As you traverse the gallery, stop and look at them, you are struck by the boldness of colour. They become pieces that need a different manner of looking; mediating almost with one in an empty white room. The thought of them being placed at the centre of a Japanese tea ceremony altar — an aesthetic appreciation needing time to be internalised. Abstraction is a challenge for the viewer but Hodgkin, gives his paintings names — Black Rainbow, Goanese, Marine Drive, Dusk, Waves, Sunshine... Thus speak Hodgkin’s works. The titles are a suggestive hook for the viewer’s imagined narrative.

In her interview with him, Sharmista Ray says that human encounters, by his own admission, have engaged him most deeply, as have “unfortunate love stories, failed marriages and awkward dinner parties”. Freed of the anxiety of description, Hodgkin’s paintings have become, in his words, “relaxed and straightforward and simple”. Simplicity should not be mistaken for ingenuousness, however. Each painting can take years; the pain and pleasure of painting are still vital for the painter, who realises he doesn’t have much time left. “Strangely, the older I get,” he says, “the easier I find it to produce an emotional punch to my soul.”

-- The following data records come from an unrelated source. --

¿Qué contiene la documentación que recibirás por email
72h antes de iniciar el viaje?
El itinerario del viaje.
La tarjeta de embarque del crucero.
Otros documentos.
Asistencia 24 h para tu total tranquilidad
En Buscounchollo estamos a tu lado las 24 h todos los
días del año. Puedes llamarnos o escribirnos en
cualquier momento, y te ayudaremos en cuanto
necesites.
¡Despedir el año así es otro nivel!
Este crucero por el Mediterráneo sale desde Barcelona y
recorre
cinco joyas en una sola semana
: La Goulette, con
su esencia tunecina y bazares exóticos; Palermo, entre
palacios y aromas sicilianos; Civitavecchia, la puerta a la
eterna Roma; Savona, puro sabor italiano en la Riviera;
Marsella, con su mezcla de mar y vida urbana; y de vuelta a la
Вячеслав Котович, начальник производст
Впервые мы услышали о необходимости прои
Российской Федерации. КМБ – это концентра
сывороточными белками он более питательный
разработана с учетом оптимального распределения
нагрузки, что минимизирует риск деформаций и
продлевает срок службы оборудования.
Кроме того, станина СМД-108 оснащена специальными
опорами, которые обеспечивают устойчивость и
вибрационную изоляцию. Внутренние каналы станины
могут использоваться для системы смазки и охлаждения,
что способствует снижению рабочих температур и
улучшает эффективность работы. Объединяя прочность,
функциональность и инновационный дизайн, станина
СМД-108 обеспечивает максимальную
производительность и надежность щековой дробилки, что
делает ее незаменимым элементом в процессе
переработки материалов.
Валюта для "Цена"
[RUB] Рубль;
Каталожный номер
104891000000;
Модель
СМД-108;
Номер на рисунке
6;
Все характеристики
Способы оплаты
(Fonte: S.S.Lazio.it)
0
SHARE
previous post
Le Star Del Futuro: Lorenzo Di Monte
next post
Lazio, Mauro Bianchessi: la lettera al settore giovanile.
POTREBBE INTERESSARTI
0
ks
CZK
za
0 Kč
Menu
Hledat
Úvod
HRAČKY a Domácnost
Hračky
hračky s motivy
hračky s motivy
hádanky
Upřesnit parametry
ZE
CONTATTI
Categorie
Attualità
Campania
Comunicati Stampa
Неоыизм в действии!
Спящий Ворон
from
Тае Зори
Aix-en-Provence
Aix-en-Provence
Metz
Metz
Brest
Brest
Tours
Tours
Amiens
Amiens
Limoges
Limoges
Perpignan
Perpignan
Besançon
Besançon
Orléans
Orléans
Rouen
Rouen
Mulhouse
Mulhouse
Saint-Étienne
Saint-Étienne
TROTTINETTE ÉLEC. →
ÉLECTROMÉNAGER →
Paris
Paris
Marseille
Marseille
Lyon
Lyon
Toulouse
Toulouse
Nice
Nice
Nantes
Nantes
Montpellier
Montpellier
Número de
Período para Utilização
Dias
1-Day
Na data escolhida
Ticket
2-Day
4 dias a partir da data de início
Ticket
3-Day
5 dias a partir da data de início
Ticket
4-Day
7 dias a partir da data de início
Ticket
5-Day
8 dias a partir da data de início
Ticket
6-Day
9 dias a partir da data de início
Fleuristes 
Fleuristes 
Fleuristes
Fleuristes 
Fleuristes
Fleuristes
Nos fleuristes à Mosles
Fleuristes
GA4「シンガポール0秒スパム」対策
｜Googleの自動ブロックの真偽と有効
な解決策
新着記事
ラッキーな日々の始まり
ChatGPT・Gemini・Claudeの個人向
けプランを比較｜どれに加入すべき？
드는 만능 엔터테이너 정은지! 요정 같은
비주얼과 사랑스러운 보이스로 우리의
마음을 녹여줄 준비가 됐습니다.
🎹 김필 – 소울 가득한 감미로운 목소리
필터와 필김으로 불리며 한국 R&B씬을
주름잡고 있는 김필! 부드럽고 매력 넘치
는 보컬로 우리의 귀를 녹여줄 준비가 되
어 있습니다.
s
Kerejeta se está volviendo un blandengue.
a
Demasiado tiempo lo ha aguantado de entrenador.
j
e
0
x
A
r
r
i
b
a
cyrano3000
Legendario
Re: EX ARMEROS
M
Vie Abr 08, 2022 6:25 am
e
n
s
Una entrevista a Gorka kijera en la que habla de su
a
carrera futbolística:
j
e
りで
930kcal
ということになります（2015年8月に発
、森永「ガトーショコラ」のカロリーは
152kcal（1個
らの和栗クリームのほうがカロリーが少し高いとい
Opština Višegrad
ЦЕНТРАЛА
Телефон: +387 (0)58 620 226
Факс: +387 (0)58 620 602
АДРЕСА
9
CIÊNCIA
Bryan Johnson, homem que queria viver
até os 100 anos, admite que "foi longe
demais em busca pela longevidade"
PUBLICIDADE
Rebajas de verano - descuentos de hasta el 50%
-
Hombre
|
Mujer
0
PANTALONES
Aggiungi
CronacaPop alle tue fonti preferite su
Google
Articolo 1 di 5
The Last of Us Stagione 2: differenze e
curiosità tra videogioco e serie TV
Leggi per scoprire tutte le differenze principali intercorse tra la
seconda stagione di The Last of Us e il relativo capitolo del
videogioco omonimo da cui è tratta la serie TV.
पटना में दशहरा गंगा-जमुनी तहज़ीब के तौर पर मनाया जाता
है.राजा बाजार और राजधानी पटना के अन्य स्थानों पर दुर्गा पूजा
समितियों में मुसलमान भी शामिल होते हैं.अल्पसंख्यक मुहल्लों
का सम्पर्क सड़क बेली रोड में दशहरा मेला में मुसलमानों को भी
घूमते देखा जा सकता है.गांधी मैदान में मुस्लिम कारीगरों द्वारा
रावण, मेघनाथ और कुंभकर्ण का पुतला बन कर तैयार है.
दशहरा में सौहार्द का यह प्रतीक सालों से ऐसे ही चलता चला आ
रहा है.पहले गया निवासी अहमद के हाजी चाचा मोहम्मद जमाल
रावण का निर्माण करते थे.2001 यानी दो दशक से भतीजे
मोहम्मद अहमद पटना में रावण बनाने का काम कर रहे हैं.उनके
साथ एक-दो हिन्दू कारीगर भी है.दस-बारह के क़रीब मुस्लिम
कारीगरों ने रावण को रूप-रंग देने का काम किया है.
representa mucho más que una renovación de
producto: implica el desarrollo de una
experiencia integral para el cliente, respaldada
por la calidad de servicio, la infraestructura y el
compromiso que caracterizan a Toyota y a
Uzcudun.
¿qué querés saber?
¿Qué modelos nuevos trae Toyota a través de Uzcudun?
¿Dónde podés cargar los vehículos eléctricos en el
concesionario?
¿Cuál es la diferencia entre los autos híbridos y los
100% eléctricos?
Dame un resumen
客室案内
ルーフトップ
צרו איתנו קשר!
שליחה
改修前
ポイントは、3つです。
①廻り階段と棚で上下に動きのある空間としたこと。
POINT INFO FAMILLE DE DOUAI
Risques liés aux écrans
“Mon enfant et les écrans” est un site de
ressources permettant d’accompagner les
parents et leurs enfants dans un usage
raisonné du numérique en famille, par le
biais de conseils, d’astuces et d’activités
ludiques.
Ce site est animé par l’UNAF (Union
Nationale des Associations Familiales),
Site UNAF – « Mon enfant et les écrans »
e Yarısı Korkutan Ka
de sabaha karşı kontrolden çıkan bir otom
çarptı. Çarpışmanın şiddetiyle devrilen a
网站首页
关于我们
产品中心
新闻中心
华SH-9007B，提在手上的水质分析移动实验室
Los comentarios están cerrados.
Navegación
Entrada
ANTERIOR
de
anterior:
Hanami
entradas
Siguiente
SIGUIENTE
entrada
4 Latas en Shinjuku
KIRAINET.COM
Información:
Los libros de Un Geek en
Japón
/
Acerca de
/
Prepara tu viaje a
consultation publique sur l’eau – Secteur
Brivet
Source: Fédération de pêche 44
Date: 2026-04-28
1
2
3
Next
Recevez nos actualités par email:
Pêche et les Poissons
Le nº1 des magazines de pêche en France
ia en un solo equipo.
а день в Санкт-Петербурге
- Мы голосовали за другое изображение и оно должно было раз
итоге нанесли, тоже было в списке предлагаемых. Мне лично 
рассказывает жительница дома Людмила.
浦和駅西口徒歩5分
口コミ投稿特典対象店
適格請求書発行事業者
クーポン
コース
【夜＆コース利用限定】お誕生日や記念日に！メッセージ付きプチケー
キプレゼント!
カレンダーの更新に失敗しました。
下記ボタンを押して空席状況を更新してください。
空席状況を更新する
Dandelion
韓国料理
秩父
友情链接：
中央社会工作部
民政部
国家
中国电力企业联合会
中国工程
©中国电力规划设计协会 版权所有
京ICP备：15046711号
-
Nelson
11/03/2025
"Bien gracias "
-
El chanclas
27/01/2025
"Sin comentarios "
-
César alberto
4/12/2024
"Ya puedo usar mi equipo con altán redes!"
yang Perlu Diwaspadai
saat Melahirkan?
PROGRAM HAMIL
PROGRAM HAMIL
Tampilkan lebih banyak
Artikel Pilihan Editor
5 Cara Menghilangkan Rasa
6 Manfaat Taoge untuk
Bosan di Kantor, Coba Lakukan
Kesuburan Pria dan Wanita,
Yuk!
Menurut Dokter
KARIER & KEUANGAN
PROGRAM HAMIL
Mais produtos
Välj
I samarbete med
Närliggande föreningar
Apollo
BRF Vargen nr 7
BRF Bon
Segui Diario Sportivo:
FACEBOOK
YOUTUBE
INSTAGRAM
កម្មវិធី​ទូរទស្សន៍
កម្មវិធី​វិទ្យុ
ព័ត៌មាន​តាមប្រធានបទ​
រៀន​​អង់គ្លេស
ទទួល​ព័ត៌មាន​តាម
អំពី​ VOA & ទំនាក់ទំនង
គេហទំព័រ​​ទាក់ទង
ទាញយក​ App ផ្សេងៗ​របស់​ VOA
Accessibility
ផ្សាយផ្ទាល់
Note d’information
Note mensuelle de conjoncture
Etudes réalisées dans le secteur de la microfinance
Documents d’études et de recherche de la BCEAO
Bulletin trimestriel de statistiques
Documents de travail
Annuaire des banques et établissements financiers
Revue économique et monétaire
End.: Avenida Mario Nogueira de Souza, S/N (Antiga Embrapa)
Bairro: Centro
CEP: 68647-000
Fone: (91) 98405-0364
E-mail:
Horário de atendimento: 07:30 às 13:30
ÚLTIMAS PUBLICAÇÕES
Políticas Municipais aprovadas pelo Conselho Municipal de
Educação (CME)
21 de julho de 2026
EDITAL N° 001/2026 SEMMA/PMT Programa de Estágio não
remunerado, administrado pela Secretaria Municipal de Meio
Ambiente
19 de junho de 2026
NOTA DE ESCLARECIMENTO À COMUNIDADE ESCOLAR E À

He has also made a mural in the British Council building in New Delhi designed by Charles Correa. Black stone and white marble in undulating curves evoke the shadows, as if cast by a tree. In time he was sent to represent the U.K. in the first Delhi Trienalle; “a great mish-mash where most pictures were rubbish” but for three paintings that he discovered by the late Bhupen Khakhar. He also curated six Indian artists for a show at the Tate following his immersion into Indian contemporary art.

A very large painting on wood called ‘Come into the garden, Maud’ is a series of coloured daubs but there is a very clear feel of a garden and a gentle rustle of a breeze among the flowers. As I leave, the gallery, the image of him sitting sideways in front of this painting stays, as if he has called the viewer to come and share his garden. A universe of essentialised colour and line; of light and truth.